**PROVIDED PASSAGE**
John Stuart Mill, On Liberty (1859)
Posted: Mon, Mar 2, 2026
Today
- A new approach [25 min]
- Thinking through the harm principle through cases
- Questions about the term paper? [save 10 min]
Mill’s new approach
- Rejecting the social contract tradition: p. 582
- Coming out as a utilitarian: p. 567
- Well-being: But what makes our lives go well? p. 581
- Rejecting Hobbesian mechanical philosophy
- The tree metaphor for Enlightenment humanism:
- What distinguishes us as human beings is our daringness to use our reason to govern ourselves for ourselves.
- We are not machines; machines work for us.
- No individual two trees are, or should be, alike.
- Trees live and thrive in forests—culture and society become proper subjects of political philosophy and normative critique.
Two particular urgent threats in the background:
- Democracy by majoritarian rule ⇒ threat of moralistic and paternalistic legislation
- The Industrial Revolution ⇒ pressure to conform like machines ⇒ threat to individuality
Mill’s “one very simple principle”
Statements of the harm principle (pp. 166–67):
- “whether the means used be physical force in the form of legal penalties, or the moral coercion of public opinion”
- Cf. p. 582
- “the sole end . . . is self-protection”
- Cf. p. 567
- “the only purpose . . . is to prevent harm to others”
- Purpose vs. condition?
- “His own good, either physical or moral, is not a sufficient warrant”
- But does it count at all?
- “To justify that, the conduct from which it is desired to deter him must be calculated to produce evil to some one else. The only part of the conduct of any one, for which he is amenable to society, is that which concerns others. In the part which merely concerns himself, his independence is, of right, absolute. Over himself, over his own body and mind, the individual is sovereign.”
-
Self-regarding (part of) conduct: Fully private, not subject to interference, fully one’s own responsibility (“experiments of living,” p. 580).

**RECORDED DATA**
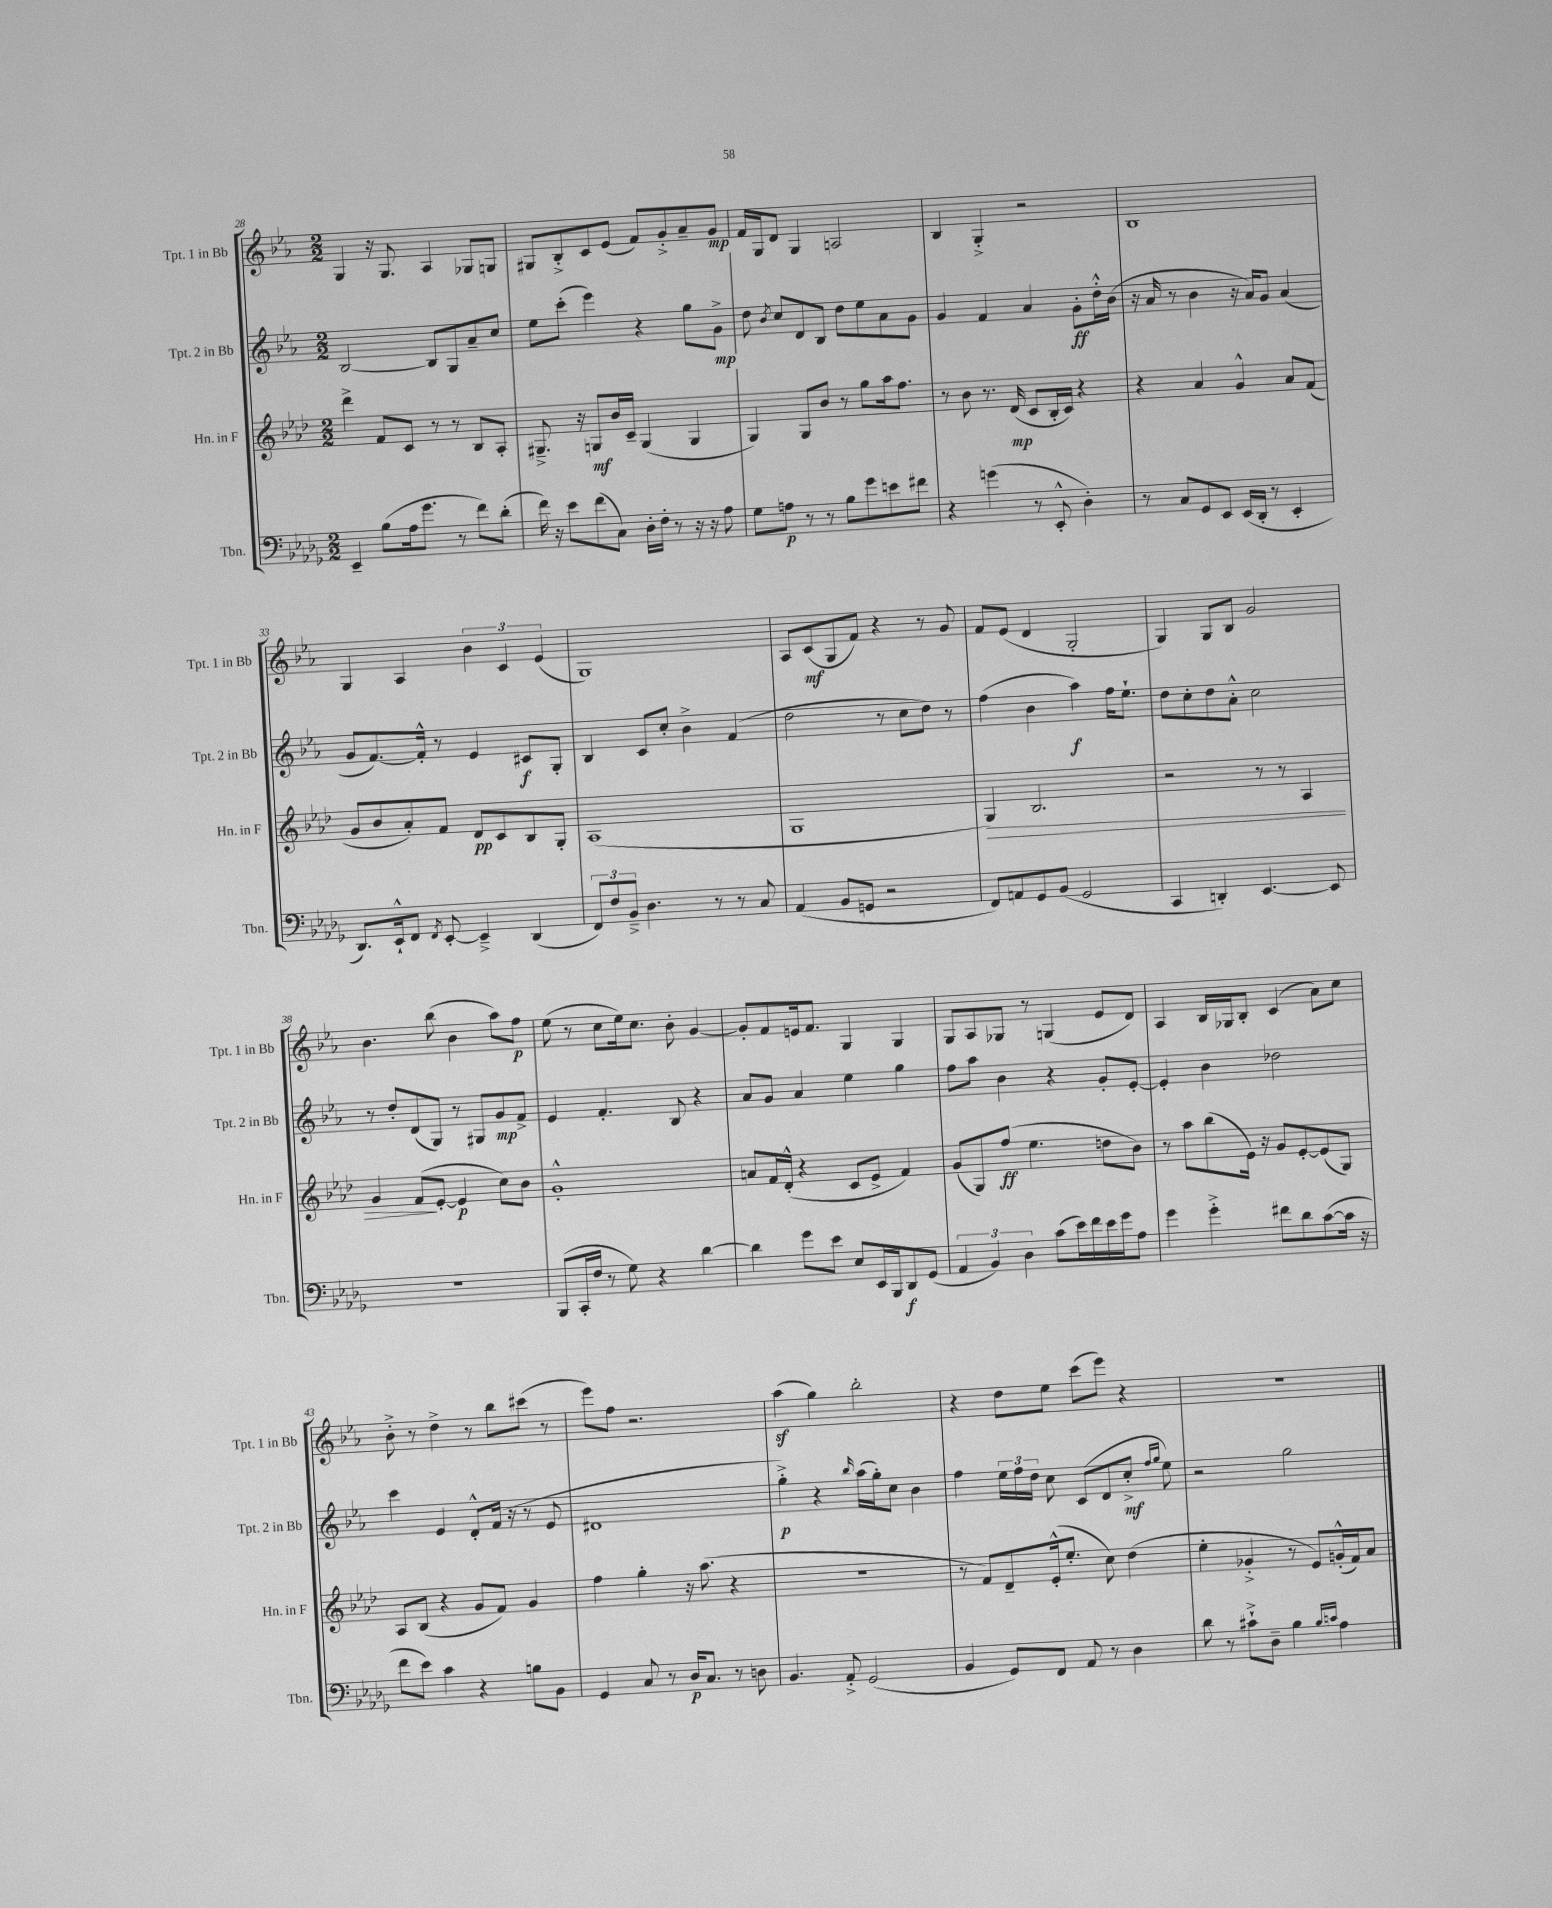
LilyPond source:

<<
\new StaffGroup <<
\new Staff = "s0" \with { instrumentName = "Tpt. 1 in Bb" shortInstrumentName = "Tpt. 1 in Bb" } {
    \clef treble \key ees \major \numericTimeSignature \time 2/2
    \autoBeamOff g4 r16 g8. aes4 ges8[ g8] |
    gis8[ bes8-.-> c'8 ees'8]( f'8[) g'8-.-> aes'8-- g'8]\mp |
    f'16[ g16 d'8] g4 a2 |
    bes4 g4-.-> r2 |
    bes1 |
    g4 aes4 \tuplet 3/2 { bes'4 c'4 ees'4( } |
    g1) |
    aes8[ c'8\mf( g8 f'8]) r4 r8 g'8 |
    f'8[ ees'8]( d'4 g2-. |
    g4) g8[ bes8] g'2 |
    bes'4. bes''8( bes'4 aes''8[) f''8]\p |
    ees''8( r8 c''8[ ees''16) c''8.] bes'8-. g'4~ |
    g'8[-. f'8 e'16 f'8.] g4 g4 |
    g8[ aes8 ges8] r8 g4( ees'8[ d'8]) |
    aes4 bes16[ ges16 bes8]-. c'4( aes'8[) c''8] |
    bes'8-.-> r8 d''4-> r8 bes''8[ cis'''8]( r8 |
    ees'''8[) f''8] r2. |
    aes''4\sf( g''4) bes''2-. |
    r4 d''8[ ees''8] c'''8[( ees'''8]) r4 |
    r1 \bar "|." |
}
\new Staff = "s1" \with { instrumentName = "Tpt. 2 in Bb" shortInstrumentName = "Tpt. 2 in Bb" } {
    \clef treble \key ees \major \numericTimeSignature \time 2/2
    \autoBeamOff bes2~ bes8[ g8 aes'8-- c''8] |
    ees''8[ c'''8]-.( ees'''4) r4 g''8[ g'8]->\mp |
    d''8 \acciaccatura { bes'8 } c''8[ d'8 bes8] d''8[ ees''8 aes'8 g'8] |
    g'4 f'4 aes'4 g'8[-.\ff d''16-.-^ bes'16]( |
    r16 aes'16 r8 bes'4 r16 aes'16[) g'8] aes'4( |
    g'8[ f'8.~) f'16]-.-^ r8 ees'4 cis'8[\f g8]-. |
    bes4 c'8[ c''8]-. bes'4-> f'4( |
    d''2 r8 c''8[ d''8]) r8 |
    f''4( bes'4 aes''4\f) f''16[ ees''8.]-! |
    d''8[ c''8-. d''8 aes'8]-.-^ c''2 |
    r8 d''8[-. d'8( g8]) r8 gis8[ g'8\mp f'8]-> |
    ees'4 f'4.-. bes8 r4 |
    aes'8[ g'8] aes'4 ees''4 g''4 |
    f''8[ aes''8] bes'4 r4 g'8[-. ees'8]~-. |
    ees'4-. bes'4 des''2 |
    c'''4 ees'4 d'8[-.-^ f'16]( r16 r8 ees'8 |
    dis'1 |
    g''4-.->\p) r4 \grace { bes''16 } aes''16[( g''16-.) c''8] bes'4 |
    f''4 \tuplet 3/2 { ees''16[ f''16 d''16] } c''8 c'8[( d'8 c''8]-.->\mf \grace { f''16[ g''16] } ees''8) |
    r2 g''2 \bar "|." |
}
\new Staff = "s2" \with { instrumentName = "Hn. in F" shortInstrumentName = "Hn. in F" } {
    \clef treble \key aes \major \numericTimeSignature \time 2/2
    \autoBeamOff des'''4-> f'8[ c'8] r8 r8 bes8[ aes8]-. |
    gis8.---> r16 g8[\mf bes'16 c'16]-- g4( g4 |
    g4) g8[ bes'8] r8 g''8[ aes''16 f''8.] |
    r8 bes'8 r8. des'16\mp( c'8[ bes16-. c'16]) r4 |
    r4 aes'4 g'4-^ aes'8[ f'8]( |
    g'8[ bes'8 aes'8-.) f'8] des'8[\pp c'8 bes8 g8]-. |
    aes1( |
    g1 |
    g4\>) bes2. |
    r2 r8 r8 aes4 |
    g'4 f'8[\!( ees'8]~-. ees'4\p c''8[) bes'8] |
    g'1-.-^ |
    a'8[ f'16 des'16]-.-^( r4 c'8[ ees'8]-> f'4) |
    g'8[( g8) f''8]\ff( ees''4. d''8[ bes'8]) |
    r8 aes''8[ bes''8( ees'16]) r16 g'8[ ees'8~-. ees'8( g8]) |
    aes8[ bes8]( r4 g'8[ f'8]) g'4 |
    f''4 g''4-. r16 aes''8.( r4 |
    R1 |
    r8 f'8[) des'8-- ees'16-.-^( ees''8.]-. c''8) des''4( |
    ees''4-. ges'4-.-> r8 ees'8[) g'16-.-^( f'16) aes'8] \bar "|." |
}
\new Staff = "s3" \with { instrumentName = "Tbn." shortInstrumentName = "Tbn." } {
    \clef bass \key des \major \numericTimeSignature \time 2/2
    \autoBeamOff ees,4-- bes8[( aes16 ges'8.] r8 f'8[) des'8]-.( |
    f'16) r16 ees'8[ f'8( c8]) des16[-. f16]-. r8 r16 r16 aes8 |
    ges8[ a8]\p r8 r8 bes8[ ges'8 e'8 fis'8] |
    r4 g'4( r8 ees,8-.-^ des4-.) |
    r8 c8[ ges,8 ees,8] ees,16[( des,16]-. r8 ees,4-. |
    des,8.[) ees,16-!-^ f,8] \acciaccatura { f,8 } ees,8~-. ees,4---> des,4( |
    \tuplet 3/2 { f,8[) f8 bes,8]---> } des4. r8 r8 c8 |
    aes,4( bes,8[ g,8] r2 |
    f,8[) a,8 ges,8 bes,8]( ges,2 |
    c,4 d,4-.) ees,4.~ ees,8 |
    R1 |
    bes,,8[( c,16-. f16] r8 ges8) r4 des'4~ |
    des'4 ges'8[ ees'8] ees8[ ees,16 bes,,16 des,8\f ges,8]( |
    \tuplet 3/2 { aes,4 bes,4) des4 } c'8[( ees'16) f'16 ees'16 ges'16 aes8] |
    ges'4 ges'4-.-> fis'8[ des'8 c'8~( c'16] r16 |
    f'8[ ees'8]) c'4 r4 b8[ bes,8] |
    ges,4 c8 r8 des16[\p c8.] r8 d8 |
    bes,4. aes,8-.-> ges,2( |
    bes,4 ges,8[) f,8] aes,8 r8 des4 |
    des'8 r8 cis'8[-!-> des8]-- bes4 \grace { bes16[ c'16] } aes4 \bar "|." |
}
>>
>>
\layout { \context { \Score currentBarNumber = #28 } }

...

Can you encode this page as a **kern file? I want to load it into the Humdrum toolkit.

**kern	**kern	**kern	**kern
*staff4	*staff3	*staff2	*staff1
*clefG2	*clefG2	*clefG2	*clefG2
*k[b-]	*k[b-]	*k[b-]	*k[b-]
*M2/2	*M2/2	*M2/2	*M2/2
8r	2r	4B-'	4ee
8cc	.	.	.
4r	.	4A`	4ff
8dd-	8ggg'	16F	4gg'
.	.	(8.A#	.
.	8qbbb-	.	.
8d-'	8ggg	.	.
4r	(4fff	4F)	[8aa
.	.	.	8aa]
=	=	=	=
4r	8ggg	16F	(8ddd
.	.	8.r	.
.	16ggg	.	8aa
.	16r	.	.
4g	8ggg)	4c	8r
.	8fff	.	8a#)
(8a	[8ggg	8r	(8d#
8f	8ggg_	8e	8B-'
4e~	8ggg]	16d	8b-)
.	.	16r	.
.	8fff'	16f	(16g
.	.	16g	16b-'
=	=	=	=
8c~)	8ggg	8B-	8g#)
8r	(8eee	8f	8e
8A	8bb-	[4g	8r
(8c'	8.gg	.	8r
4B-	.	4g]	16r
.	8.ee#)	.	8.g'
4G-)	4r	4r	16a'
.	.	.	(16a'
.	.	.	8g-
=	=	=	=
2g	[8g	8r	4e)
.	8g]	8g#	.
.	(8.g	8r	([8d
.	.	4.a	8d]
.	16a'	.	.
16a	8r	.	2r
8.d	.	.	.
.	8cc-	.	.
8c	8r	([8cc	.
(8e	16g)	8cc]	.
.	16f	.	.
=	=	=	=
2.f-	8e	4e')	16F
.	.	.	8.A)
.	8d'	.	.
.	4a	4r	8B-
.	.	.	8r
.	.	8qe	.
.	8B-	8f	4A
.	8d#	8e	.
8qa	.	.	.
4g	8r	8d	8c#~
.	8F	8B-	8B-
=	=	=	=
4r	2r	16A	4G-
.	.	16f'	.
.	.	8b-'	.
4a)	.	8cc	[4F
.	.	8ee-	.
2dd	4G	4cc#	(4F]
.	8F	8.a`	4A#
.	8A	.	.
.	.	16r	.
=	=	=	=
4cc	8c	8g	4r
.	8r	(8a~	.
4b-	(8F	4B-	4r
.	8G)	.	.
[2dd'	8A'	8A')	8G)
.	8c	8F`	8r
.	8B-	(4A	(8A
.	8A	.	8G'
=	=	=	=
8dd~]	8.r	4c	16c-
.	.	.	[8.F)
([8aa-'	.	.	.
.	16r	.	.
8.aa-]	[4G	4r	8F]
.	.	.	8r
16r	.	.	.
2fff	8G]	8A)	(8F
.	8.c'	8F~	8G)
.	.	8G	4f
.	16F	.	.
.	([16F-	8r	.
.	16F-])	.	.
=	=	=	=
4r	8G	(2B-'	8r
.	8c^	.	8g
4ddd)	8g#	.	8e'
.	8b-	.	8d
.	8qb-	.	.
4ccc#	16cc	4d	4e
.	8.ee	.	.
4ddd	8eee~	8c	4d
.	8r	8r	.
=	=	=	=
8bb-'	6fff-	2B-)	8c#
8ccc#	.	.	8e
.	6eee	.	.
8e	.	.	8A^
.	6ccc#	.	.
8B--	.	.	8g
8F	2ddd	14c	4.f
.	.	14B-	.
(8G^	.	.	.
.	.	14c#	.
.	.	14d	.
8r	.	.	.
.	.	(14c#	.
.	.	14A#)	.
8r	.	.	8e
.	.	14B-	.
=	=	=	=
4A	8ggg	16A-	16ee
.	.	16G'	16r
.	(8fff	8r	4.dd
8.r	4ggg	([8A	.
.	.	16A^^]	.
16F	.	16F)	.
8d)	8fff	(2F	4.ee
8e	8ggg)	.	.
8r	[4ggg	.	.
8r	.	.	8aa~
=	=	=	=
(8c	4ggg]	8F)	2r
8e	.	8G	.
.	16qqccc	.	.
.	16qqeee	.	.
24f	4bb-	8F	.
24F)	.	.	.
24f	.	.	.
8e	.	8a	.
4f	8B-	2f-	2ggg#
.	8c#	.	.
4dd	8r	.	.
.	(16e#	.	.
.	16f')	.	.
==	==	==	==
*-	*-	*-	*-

**TASK DIRECTIONS**
Reproduce the passage in the Mill lecture notes above from "- No individual" to "and normative critique.".

**TASK SOLUTION**
- No individual two trees are, or should be, alike.
- Trees live and thrive in forests—culture and society become proper subjects of political philosophy and normative critique.